Could you repeat, exactly and with no pictures, only the lines from the start of the records through the line containing "22550 – Koa Wood"?
____________
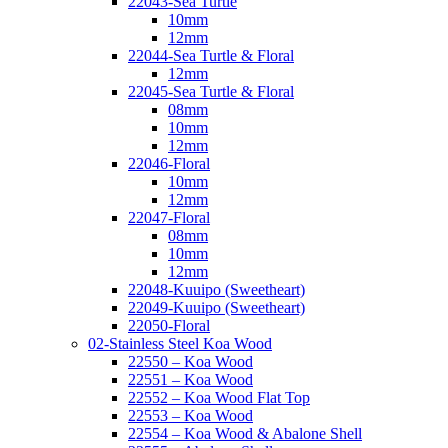
22043-Sea Turtle
10mm
12mm
22044-Sea Turtle & Floral
12mm
22045-Sea Turtle & Floral
08mm
10mm
12mm
22046-Floral
10mm
12mm
22047-Floral
08mm
10mm
12mm
22048-Kuuipo (Sweetheart)
22049-Kuuipo (Sweetheart)
22050-Floral
02-Stainless Steel Koa Wood
22550 – Koa Wood
22551 – Koa Wood
22552 – Koa Wood Flat Top
22553 – Koa Wood
22554 – Koa Wood & Abalone Shell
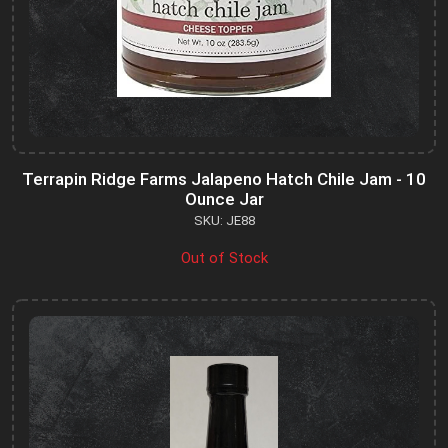
Terrapin Ridge Farms Jalapeno Hatch Chile Jam - 10
Ounce Jar
SKU: JE88
Out of Stock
____________
■ Reply
22043-Sea Turtle
10mm
12mm
22044-Sea Turtle & Floral
12mm
22045-Sea Turtle & Floral
08mm
10mm
12mm
22046-Floral
10mm
12mm
22047-Floral
08mm
10mm
12mm
22048-Kuuipo (Sweetheart)
22049-Kuuipo (Sweetheart)
22050-Floral
02-Stainless Steel Koa Wood
22550 – Koa Wood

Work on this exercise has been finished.